Cependant, votre livre est essentiellement une suite d'anecdotes puisées dans votre expérience et (ça ne passe pas inaperçu) vos réussites. Ce qu'on appelait autrefois les "beaux diagnostics" ou (dans le secret des clubs réservés aux médecins) des "histoires de chasse".
Ce n'est pas du tout une réflexion morale sur la relation de soin (ni même sur la relation médecin-patient, expression qui n'apparaît qu'une seule fois, page 17).
Ce n'est pas un livre qui remet en question le statut social du médecin - et en 2018, c'est très problématique.
Le plus problématique pour moi est la nature de votre approche, manifestement paternaliste, comme en témoigne, toujours page 17, la phrase qui résume toute la deuxième partie : "... le patient doit absolument apprendre à être un bon patient."
Je ne doute pas non plus que beaucoup de personnes bénéficient de vos soins et de vos attitudes, de votre engagement et de vos efforts. Et loin de moi l'idée de suggérer qu'elles ont tort de le faire.

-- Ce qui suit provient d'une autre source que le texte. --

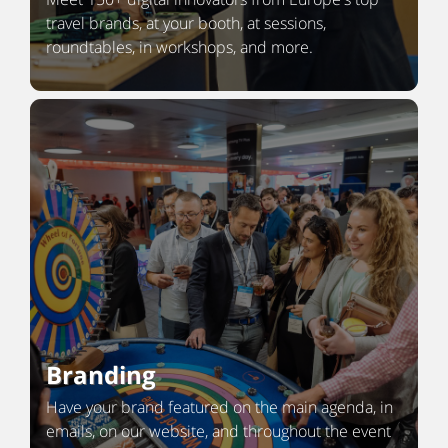
travel brands, at your booth, at sessions,
roundtables, in workshops, and more.
Branding
Have your brand featured on the main agenda, in
emails, on our website, and throughout the event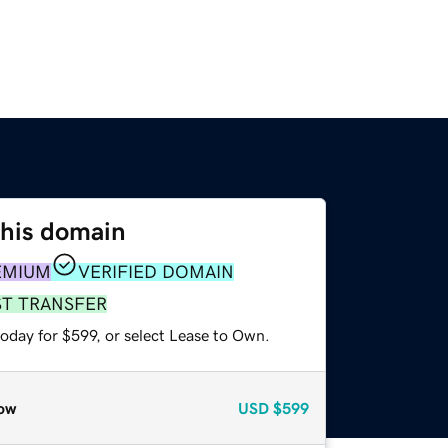
this domain
EMIUM
VERIFIED DOMAIN
ST TRANSFER
oday for $599, or select Lease to Own.
ow
USD
$599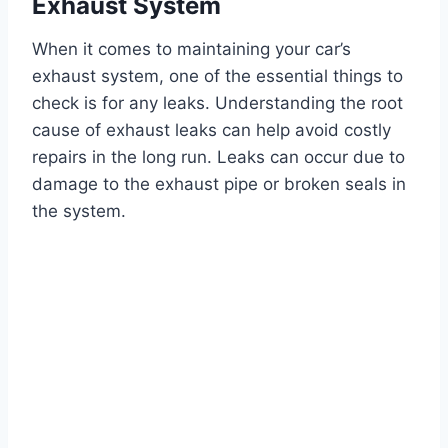
Exhaust System
When it comes to maintaining your car’s
exhaust system, one of the essential things to
check is for any leaks. Understanding the root
cause of exhaust leaks can help avoid costly
repairs in the long run. Leaks can occur due to
damage to the exhaust pipe or broken seals in
the system.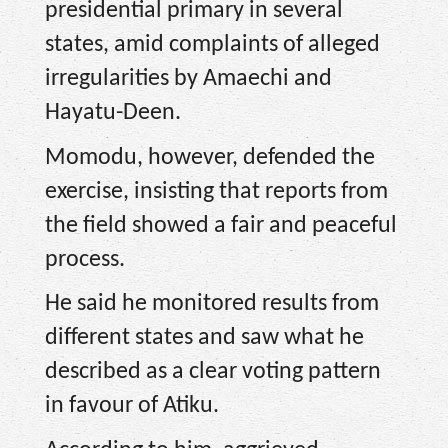
presidential primary in several
states, amid complaints of alleged
irregularities by Amaechi and
Hayatu-Deen.
Momodu, however, defended the
exercise, insisting that reports from
the field showed a fair and peaceful
process.
He said he monitored results from
different states and saw what he
described as a clear voting pattern
in favour of Atiku.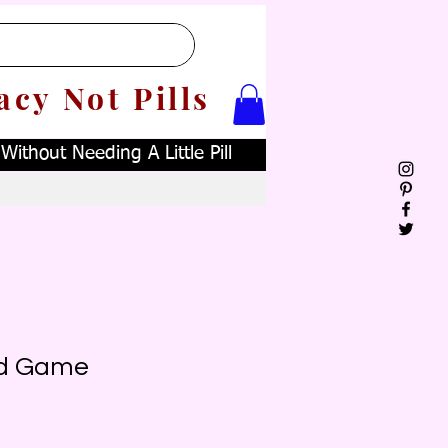
acy Not Pills
ithout Needing A Little Pill
d Game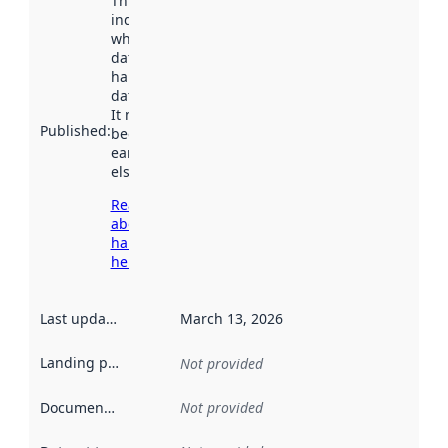
This date
indicates
when the
dataset was
harvested by
data.norge.no.
It may have
Published
:
been available
earlier
elsewhere.
Read more
about
harvesting
here
Last updated
:
March 13, 2026
Landing page
:
Not provided
Documentation
:
Not provided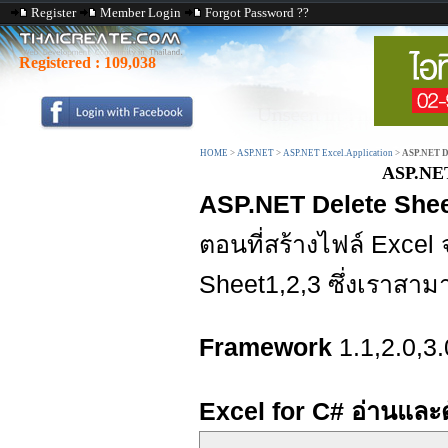
Register
Member Login
Forgot Password ??
Registered :
109,038
HOME
>
ASP.NET
>
ASP.NET Excel.Application
>
ASP.NET Del
ASP.NET 
ASP.NET Delete Sheet
ตอนที่สร้างไฟล์ Excel
Sheet1,2,3 ซึ่งเราสาม
Framework
1.1,2.0,3.
Excel for C# อ่านและ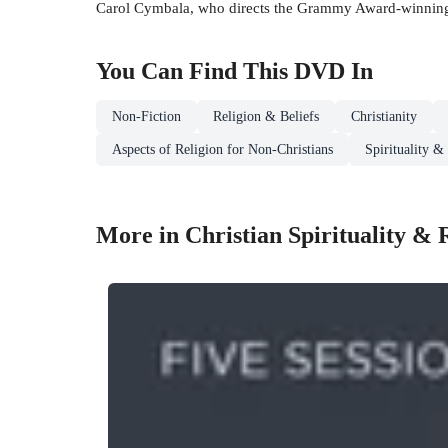
Carol Cymbala, who directs the Grammy Award-winning
You Can Find This
DVD
In
Non-Fiction
Religion & Beliefs
Christianity
Aspects of Religion for Non-Christians
Spirituality &
More in Christian Spirituality & 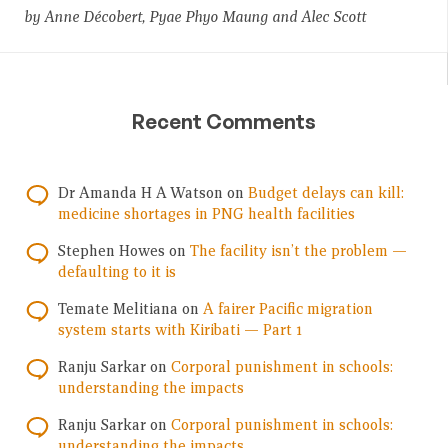
by Anne Décobert, Pyae Phyo Maung and Alec Scott
Recent Comments
Dr Amanda H A Watson
on
Budget delays can kill:
medicine shortages in PNG health facilities
Stephen Howes
on
The facility isn’t the problem —
defaulting to it is
Temate Melitiana
on
A fairer Pacific migration
system starts with Kiribati — Part 1
Ranju Sarkar
on
Corporal punishment in schools:
understanding the impacts
Ranju Sarkar
on
Corporal punishment in schools:
understanding the impacts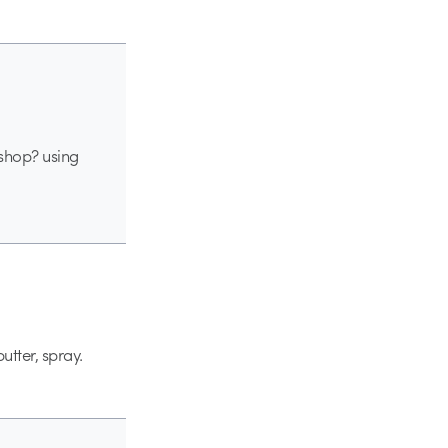
 shop? using
utter, spray.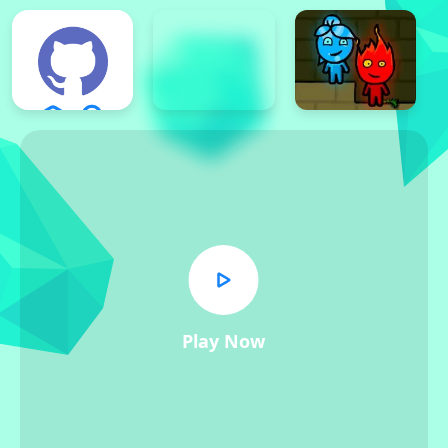
Play Now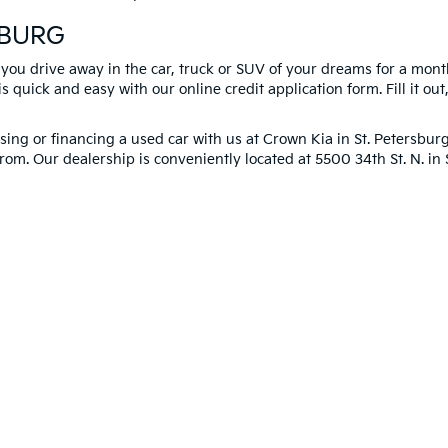
SBURG
 you drive away in the car, truck or SUV of your dreams for a mont
s quick and easy with our online credit application form. Fill it out
ng or financing a used car with us at Crown Kia in
St. Petersbur
rom. Our dealership is conveniently located at 5500 34th St. N. i
you!
 and 5-year/60,000-mile basic. All warranties and roadside assistance are limi
p
|
Privacy
| Crown Kia
|
6500 US Hwy 19 North,
Pinellas Park,
FL
33781
| Sales:
8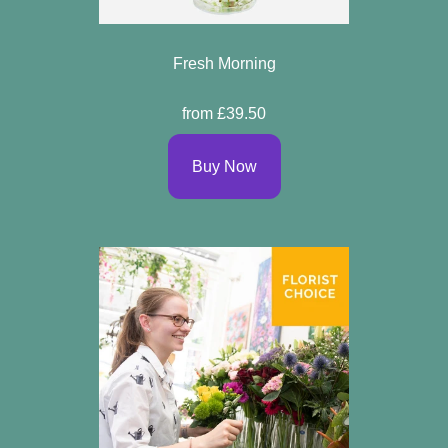
Fresh Morning
from £39.50
Buy Now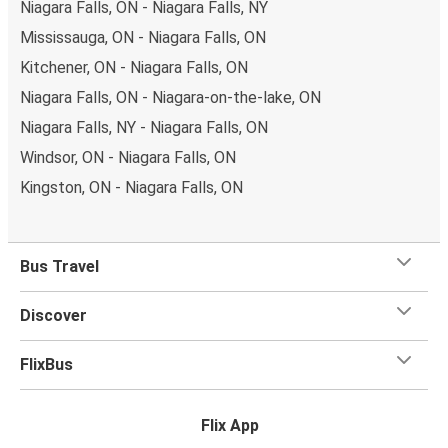
Niagara Falls, ON - Niagara Falls, NY
Want to be guaranteed the best seat in the house?
You
Mississauga, ON - Niagara Falls, ON
can choose yours when you book your ticket. Opt for a
Kitchener, ON - Niagara Falls, ON
classic seat, a table seat, a panorama seat for a great
Niagara Falls, ON - Niagara-on-the-lake, ON
view, or reserve the free seat beside you for extra space.
Niagara Falls, NY - Niagara Falls, ON
Once you’ve stowed your luggage away and settled in, sit
Windsor, ON - Niagara Falls, ON
back and enjoy the journey with the
onboard services
on
Kingston, ON - Niagara Falls, ON
your FlixBus bus including free Wi-Fi onboard,
FLIXtainment
- our entertainment portal, toilets and plug
socket.Whether you need to fire off some emails during
Bus Travel
your trip, or you want to relax and enjoy the ride, we’ve
got you covered.
Discover
FlixBus
Flix App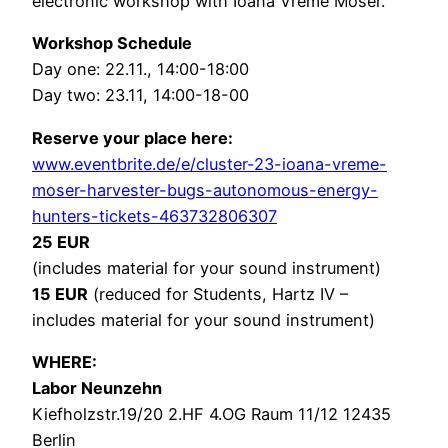
electronic workshop with Ioana Vreme Moser.
Workshop Schedule
Day one: 22.11., 14:00-18:00
Day two: 23.11, 14:00-18-00
Reserve your place here:
www.eventbrite.de/e/cluster-23-ioana-vreme-
moser-harvester-bugs-autonomous-energy-
hunters-tickets-463732806307
25 EUR
(includes material for your sound instrument)
15 EUR
(reduced for Students, Hartz IV –
includes material for your sound instrument)
WHERE:
Labor Neunzehn
Kiefholzstr.19/20 2.HF 4.OG Raum 11/12 12435
Berlin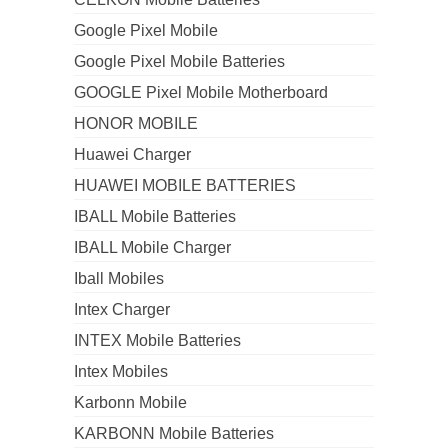
Google Pixel Mobile
Google Pixel Mobile Batteries
GOOGLE Pixel Mobile Motherboard
HONOR MOBILE
Huawei Charger
HUAWEI MOBILE BATTERIES
IBALL Mobile Batteries
IBALL Mobile Charger
Iball Mobiles
Intex Charger
INTEX Mobile Batteries
Intex Mobiles
Karbonn Mobile
KARBONN Mobile Batteries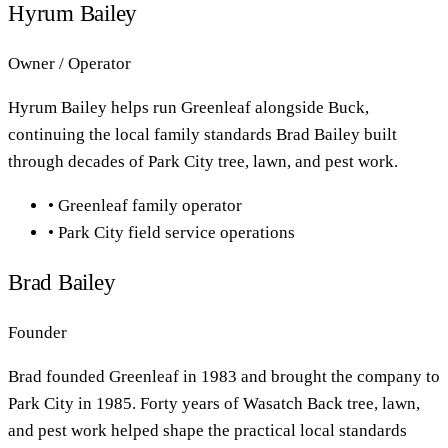
Hyrum Bailey
Owner / Operator
Hyrum Bailey helps run Greenleaf alongside Buck,
continuing the local family standards Brad Bailey built
through decades of Park City tree, lawn, and pest work.
•
Greenleaf family operator
•
Park City field service operations
Brad Bailey
Founder
Brad founded Greenleaf in 1983 and brought the company to
Park City in 1985. Forty years of Wasatch Back tree, lawn,
and pest work helped shape the practical local standards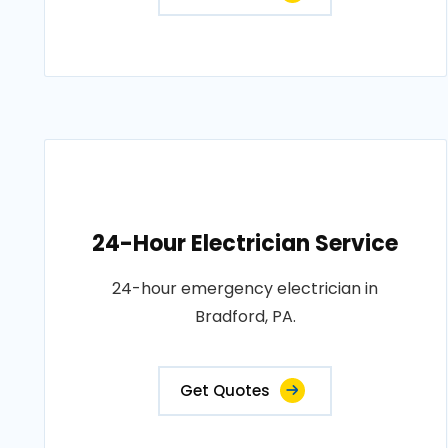
24-Hour Electrician Service
24-hour emergency electrician in
Bradford, PA.
Get Quotes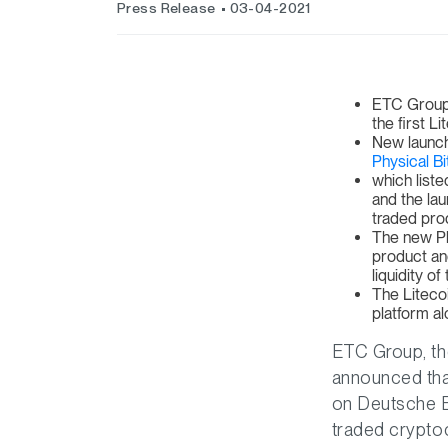
Press Release
03-04-2021
ETC Group i
the first 
New launch
Physical Bi
which list
and the la
traded pro
The new Ph
product and
liquidity o
The Liteco
platform al
ETC Group, the
announced that
on Deutsche 
traded cryptoc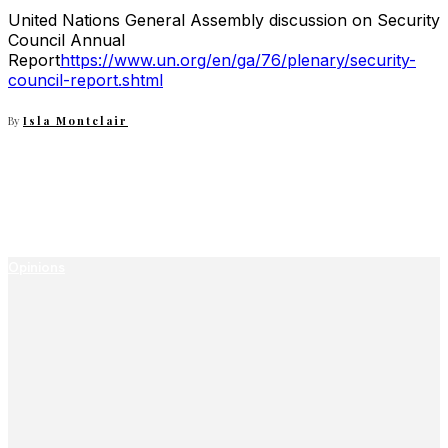
United Nations General Assembly discussion on Security
Council Annual
Report
https://www.un.org/en/ga/76/plenary/security-
council-report.shtml
By
Isla Montclair
Opinions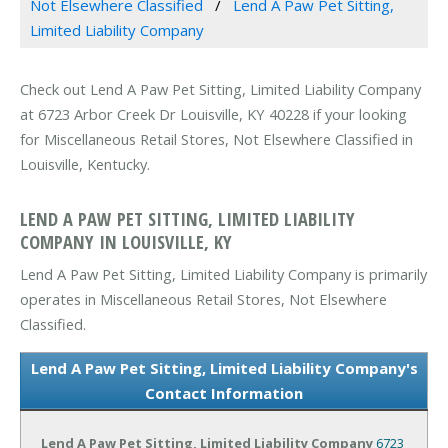
Not Elsewhere Classified
Lend A Paw Pet Sitting,
Limited Liability Company
Check out Lend A Paw Pet Sitting, Limited Liability Company
at 6723 Arbor Creek Dr Louisville, KY 40228 if your looking
for Miscellaneous Retail Stores, Not Elsewhere Classified in
Louisville, Kentucky.
LEND A PAW PET SITTING, LIMITED LIABILITY
COMPANY IN LOUISVILLE, KY
Lend A Paw Pet Sitting, Limited Liability Company is primarily
operates in Miscellaneous Retail Stores, Not Elsewhere
Classified.
Lend A Paw Pet Sitting, Limited Liability Company's
Contact Information
Lend A Paw Pet Sitting, Limited Liability Company
6723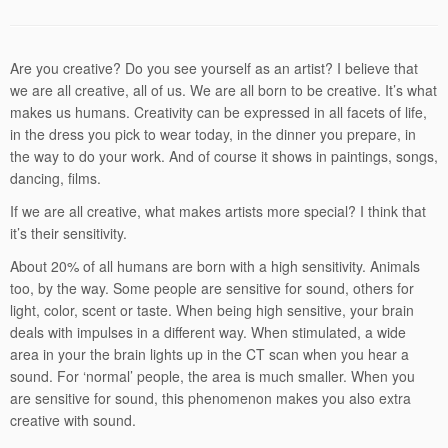
Are you creative? Do you see yourself as an artist? I believe that
we are all creative, all of us. We are all born to be creative. It’s what
makes us humans. Creativity can be expressed in all facets of life,
in the dress you pick to wear today, in the dinner you prepare, in
the way to do your work. And of course it shows in paintings, songs,
dancing, films.
If we are all creative, what makes artists more special? I think that
it’s their sensitivity.
About 20% of all humans are born with a high sensitivity. Animals
too, by the way. Some people are sensitive for sound, others for
light, color, scent or taste. When being high sensitive, your brain
deals with impulses in a different way. When stimulated, a wide
area in your the brain lights up in the CT scan when you hear a
sound. For ‘normal’ people, the area is much smaller. When you
are sensitive for sound, this phenomenon makes you also extra
creative with sound.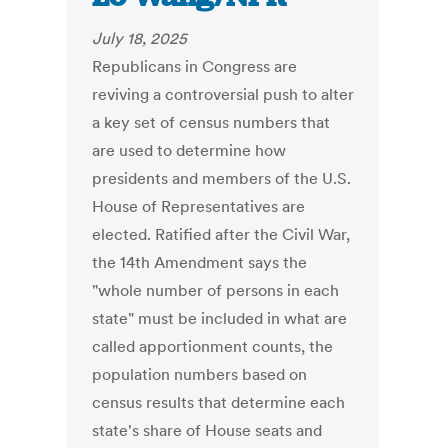
July 18, 2025
Republicans in Congress are
reviving a controversial push to alter
a key set of census numbers that
are used to determine how
presidents and members of the U.S.
House of Representatives are
elected. Ratified after the Civil War,
the 14th Amendment says the
"whole number of persons in each
state" must be included in what are
called apportionment counts, the
population numbers based on
census results that determine each
state's share of House seats and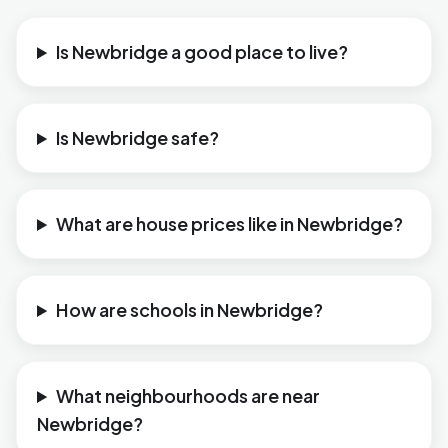
Is Newbridge a good place to live?
Is Newbridge safe?
What are house prices like in Newbridge?
How are schools in Newbridge?
What neighbourhoods are near
Newbridge?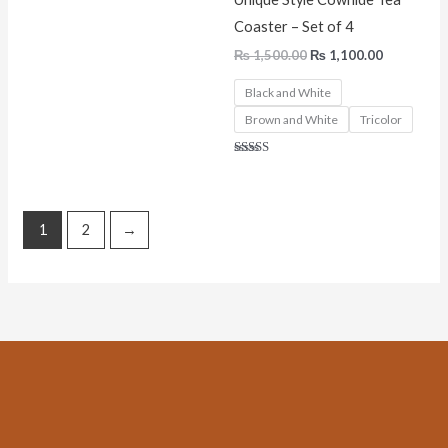
Coaster – Set of 4
₨
1,500.00
₨
1,100.00
Black and White
Brown and White
Tricolor
Rated
5.00
out of 5
1
2
→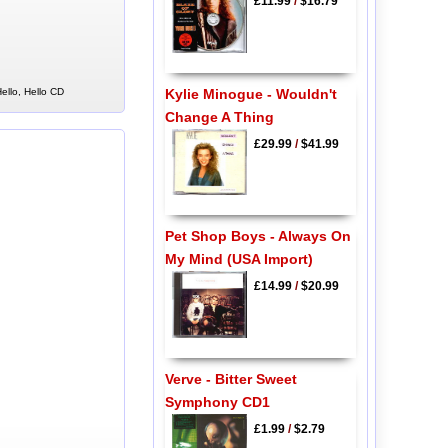
£11.99
/
$16.79
Kylie Minogue - Wouldn't
ello, Hello CD
Change A Thing
£29.99
/
$41.99
Pet Shop Boys - Always On
My Mind (USA Import)
£14.99
/
$20.99
Verve - Bitter Sweet
Symphony CD1
£1.99
/
$2.79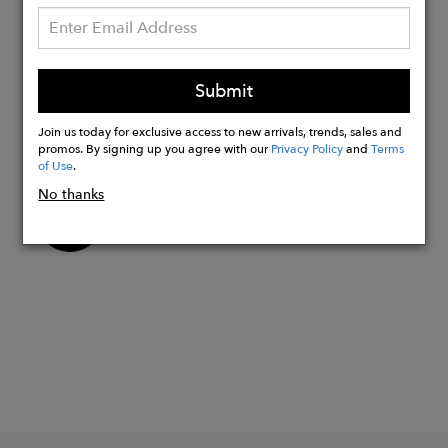
"Italia"collection
Size:
16.5"W x 13"H x 5.1"D
Submit
Join us today for exclusive access to new arrivals, trends, sales and
promos. By signing up you agree with our
Privacy Policy
and
Terms
of Use
.
No thanks
Buy
Now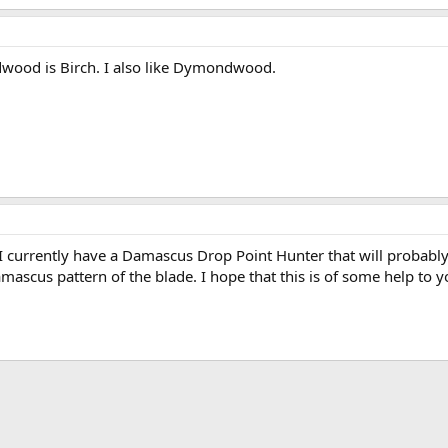
wood is Birch. I also like Dymondwood.
 I currently have a Damascus Drop Point Hunter that will probably 
mascus pattern of the blade. I hope that this is of some help to y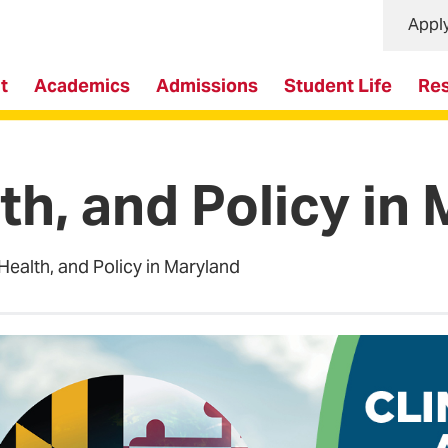
Appl
t
Academics
Admissions
Student Life
Re
th, and Policy in
Health, and Policy in Maryland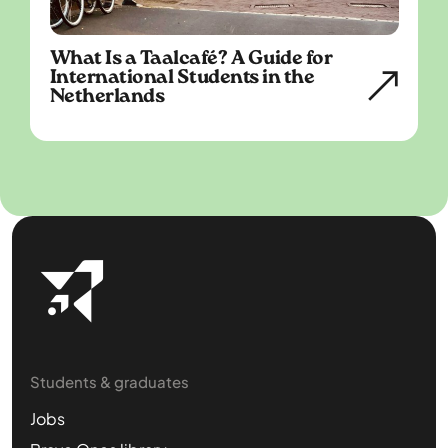
What Is a Taalcafé? A Guide for
International Students in the
Netherlands
Students & graduates
Jobs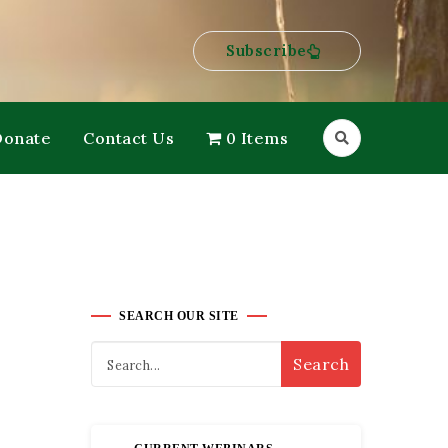
Subscribe
Donate
Contact Us
0 Items
SEARCH OUR SITE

Je ne doute pas que vous vous êtes remis beaucoup en question, au cours de votre carrière. Je doute, cependant, que cette remise en question porte sur les problèmes que je m'efforce de soulever.
Car, comme vous l'avez compris, je ne pense pas que nous ayons une "vision similaire" des choses. Et cela, tout simplement parce que les mots et les valeurs qui me semblent fondamentales et que je martèle à toutes pages de mes livres n'apparaissent pratiquement pas dans le vôtre.
(Non, les mots ne sont pas "que" des mots.)
Votre démarche est respectable, je suis convaincu que votre livre a de nombreux/ses lectrices et lecteurs et je vous remercie vivement de me l'avoir adressé et fait lire.
Toutefois - et j'en suis désolé - je ne pourrai pas en chanter les louanges.